──────── Brano scelto ────────

La necessità di simulare emozioni
L’affective gaming, è la prima causa della ricerca ossessiva di realismo all’interno dei videogames. Creare una storia che riproduca le emozioni umane in modo sempre più convincente, spinge l’utente a identificarsi meglio nel mondo di gioco, ad avvertire in modo empatico le sensazioni e le emozioni dei personaggi che lui stesso muove, sentendosi maggiormente coinvolto nella narrazione. Questo sentimento di affetto nei videogames, è stato spesso accostato a quello suscitato dai film ma con la differenza che nei videogames l’interazione tra utente e narrazione è più attiva perché può essere influenzata direttamente dallo stesso. Lo studioso Bernard Perron afferma che:” le emozioni dipendono dalla valutazione del giocatore su una determinata situazione di gioco. Questa valutazione individuale produrrà di conseguenza reazioni emotive e soggettive” ergo, le emozioni dipendono da un calcolo cognitivo di interesse e di valutazione che il giocatore sente in una determinata situazione di gioco. Le valutazioni di interesse del giocatore sono dette anche appraisal (valutazione). Il giocatore valuta e agisce di conseguenza provando un ventaglio di emozioni legate alla buona riuscita o al fallimento del suo calcolo cognitivo-psicologico.
La gamma di emozioni e sensazioni suscitate dal videogames ha una marcia in più perché è regolata e amplificata dall’azione, e dagli stati psicologici ed emotivi ad essa correlata. Tutto questo è completamente assente durante la visione di un film, in cui si avvertono ugualmente sensazioni forti ma con la conseguenza che la mente si accorge quasi subito di essere di fronte a delle illusioni verso cui non può interagire in nessun modo.

──────── Dati in esame ────────

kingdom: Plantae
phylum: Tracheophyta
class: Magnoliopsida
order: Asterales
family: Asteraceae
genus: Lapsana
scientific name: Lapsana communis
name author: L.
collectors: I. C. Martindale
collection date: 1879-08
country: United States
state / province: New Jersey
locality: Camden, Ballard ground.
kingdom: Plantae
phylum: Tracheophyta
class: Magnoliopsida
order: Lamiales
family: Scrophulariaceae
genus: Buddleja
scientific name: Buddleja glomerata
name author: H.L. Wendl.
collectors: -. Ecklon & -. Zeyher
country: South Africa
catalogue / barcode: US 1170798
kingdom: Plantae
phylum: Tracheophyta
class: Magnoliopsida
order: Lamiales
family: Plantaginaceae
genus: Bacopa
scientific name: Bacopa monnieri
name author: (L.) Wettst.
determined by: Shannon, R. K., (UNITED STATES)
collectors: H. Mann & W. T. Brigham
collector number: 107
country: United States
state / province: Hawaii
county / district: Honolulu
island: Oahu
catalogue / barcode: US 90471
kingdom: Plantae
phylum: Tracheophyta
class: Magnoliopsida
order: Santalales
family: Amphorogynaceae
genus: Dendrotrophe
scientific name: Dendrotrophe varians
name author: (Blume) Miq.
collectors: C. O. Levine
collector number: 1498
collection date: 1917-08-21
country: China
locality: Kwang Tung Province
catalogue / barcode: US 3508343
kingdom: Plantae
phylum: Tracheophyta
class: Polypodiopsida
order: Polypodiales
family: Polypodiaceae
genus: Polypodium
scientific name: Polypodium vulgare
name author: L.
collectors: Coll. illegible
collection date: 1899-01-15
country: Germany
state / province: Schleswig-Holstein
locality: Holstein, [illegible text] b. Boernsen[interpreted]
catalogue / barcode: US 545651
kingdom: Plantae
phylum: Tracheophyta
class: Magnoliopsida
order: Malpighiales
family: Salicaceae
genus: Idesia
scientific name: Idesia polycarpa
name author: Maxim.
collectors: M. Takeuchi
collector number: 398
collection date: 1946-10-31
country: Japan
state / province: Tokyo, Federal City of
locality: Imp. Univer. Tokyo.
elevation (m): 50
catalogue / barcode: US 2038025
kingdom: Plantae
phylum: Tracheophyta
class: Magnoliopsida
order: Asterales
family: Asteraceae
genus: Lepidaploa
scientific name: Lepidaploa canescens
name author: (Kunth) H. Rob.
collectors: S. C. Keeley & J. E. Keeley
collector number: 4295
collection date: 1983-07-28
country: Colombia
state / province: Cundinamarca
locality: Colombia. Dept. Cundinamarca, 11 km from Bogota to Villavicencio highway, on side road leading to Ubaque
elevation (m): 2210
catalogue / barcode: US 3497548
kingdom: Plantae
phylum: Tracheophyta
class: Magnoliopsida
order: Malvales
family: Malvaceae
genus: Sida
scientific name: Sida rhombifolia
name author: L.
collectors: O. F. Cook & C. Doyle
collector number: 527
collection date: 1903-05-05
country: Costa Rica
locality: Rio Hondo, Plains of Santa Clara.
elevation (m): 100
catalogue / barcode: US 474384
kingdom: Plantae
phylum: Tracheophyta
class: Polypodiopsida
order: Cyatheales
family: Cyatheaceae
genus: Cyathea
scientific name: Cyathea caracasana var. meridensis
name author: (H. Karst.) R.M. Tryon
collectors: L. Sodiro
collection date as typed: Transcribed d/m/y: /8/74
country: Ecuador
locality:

────────

■ Elenco dei compiti ■
1. Nel brano sulle emozioni nei videogiochi, con quale altro nome vengono indicate le valutazioni di interesse del giocatore?
2. Per favore, estendi il brano sulle emozioni nei videogiochi, riprendendo subito dopo la sua ultima frase.

■ Risposte ai compiti ■
1. Sono dette anche appraisal (valutazione).

2.
Il realismo di un luogo, di un’espressione o azione nei videogames ci offre dunque, la possibilità di nutrire emozioni più realistiche e di agire per esse, di comprendere maggiormente la narrazione e il messaggio. La volontà è quella di riprodurre e trasferire emozioni umane reali nel mondo virtuale.
La mente umana supera la mente umana
La ricerca dell’affective gaming, non è la sola motivazione che induce l’uomo a cercare sempre più realismo nei videogames. La ragione la si può rintracciare anche in un elemento più strettamente filosofico-antropologico.
La mente umana è da sempre stata qualcosa di complesso, le cui reazioni, meccaniche e abitudine non sono ancora state del tutto svelate. È sicuramente l’aspetto più affascinante dell’uomo e quello che lo rende tale… la mente. La mente dell’uomo tende per ragioni, forse soprattutto primitive, alla curiosità, alla ricerca del piacere e alla sopravvivenza nonché conservazione di sé. Una volta sviluppato o creato un qualcosa non riesce per natura stessa del suo “io” a non progredire, andare avanti e implementare le sue creature. È grazie a questo misterioso meccanismo primordiale che ci siamo evoluti. La tensione per il miglioramento della nostra condizione e sopravvivenza, la ricerca del piacere nelle sue ampie sfaccettature.